新田義興を供養する頓兵衛地蔵
どんな伝承か
下丸子に頓兵衛地蔵と呼ばれる石像が祀られている。武士の新田義興は、船頭の頓兵衛の計略にかかり、矢口の渡しで水死した。義興の霊はその後さまざまな祟りを起こしたため、いまの新田神社に神として祀られるにいたったという。この地蔵もまた義興を供養するため、頓兵衛自身の手で建てられたものと伝わる。
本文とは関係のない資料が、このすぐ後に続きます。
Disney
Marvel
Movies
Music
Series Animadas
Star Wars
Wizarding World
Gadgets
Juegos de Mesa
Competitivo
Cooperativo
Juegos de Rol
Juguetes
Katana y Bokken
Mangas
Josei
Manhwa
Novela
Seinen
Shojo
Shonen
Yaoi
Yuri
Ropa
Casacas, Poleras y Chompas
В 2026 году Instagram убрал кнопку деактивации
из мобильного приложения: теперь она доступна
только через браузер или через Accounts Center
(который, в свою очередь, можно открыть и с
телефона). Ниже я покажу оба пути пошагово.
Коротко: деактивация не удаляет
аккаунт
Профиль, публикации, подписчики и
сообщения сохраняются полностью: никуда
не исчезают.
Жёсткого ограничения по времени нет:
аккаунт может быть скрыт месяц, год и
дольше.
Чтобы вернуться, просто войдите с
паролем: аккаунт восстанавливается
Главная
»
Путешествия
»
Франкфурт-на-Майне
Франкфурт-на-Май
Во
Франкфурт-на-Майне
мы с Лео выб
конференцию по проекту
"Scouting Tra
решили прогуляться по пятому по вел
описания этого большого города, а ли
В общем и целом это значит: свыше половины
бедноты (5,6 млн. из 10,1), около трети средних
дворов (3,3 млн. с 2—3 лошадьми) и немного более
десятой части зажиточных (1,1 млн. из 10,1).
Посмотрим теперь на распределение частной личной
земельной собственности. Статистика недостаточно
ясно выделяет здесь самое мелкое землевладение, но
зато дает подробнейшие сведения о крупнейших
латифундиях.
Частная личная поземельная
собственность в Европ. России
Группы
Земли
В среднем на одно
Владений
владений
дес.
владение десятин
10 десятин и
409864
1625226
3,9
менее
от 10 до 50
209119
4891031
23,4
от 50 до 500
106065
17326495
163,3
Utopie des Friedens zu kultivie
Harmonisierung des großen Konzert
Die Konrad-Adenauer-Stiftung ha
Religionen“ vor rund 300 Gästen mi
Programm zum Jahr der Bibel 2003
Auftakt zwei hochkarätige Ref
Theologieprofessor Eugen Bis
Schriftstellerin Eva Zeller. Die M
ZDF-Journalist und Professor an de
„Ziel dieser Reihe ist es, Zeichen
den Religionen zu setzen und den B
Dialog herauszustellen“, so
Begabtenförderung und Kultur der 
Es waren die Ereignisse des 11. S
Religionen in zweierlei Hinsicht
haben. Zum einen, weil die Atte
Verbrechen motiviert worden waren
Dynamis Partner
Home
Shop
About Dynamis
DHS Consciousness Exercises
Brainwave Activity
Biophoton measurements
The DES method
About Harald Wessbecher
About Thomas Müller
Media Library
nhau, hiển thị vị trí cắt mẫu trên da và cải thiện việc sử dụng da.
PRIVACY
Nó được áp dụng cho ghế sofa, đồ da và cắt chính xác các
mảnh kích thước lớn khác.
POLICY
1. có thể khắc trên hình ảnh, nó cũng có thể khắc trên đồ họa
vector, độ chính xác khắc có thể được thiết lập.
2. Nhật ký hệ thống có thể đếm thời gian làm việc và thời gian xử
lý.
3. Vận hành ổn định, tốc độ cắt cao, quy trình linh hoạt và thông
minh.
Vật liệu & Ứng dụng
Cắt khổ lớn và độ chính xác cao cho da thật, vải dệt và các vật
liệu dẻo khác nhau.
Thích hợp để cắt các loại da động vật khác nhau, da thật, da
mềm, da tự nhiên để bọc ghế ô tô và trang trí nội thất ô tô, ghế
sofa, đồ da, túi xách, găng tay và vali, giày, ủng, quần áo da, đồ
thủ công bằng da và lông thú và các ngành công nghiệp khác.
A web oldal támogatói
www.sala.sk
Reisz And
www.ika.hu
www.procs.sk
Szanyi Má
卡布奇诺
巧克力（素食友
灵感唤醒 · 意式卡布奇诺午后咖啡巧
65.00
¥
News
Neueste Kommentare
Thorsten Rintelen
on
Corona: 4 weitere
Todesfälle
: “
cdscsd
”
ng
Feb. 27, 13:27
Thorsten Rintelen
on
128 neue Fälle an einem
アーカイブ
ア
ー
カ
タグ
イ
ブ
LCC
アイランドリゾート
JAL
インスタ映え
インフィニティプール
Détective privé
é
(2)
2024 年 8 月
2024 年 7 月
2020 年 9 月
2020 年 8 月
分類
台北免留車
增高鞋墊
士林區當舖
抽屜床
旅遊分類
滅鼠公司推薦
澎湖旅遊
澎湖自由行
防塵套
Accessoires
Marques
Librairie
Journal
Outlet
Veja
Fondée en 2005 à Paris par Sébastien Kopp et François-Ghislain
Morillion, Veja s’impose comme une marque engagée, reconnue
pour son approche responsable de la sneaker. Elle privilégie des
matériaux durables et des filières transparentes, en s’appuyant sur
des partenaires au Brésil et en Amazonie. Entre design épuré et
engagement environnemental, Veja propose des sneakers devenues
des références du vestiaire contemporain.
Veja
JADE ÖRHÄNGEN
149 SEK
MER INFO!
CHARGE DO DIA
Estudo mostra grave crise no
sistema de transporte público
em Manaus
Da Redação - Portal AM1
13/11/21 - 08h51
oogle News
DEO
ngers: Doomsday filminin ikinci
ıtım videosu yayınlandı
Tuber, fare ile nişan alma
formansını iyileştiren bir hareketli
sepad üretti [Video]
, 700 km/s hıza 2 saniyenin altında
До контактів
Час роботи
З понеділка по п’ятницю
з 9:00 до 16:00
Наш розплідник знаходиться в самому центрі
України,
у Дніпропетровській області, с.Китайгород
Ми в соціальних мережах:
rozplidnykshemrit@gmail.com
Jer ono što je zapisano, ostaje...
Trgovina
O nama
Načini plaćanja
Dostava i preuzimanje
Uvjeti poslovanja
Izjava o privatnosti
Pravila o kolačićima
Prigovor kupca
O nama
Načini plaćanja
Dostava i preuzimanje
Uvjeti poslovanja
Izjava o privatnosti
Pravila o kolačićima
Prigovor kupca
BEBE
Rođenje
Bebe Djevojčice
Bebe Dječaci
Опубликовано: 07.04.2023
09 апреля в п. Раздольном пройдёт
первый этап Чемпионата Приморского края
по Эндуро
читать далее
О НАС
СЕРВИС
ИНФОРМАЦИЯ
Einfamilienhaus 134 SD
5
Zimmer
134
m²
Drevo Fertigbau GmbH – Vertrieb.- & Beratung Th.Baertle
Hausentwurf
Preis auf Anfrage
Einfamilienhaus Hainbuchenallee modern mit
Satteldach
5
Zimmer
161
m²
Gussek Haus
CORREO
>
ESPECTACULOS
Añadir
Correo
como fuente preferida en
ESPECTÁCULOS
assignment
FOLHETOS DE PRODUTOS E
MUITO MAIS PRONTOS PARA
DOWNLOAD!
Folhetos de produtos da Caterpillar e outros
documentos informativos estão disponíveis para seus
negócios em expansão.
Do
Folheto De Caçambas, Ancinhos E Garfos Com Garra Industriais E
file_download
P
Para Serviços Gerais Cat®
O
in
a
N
像の崩れがひどいことから、とろけ地蔵という別名でも呼ばれている。
原典より
大田区下丸子に、頓兵衛地蔵というものが祀られている。—— 武蔵の伝説(大島建彦/渡辺千佳子・日本の伝説・昭和51年(1976)刊) より引用地図で位置を見る
※伝承地の場所は必ずしも正確ではありません
出典の文献について
武蔵の伝説(大島建彦/渡辺千佳子・日本の伝説・昭和51年(1976)刊)
大島建彦・渡辺千佳子『武蔵の伝説』(角川書店「日本の伝説」シリーズ・昭和51年=1976刊)を全799話・伝説単位で収録(巻頭「はじめに」は除く)。旧国「武蔵」=東京都・埼玉県および神奈川県の一部(川崎・横浜など)にまたがる伝説を、木/石・岩/水/塚/坂・峠・山/祠堂/家・村/祭礼・行事 の八部門に分類して集成する(内訳 東京都371・埼玉県353・神奈川県75話)。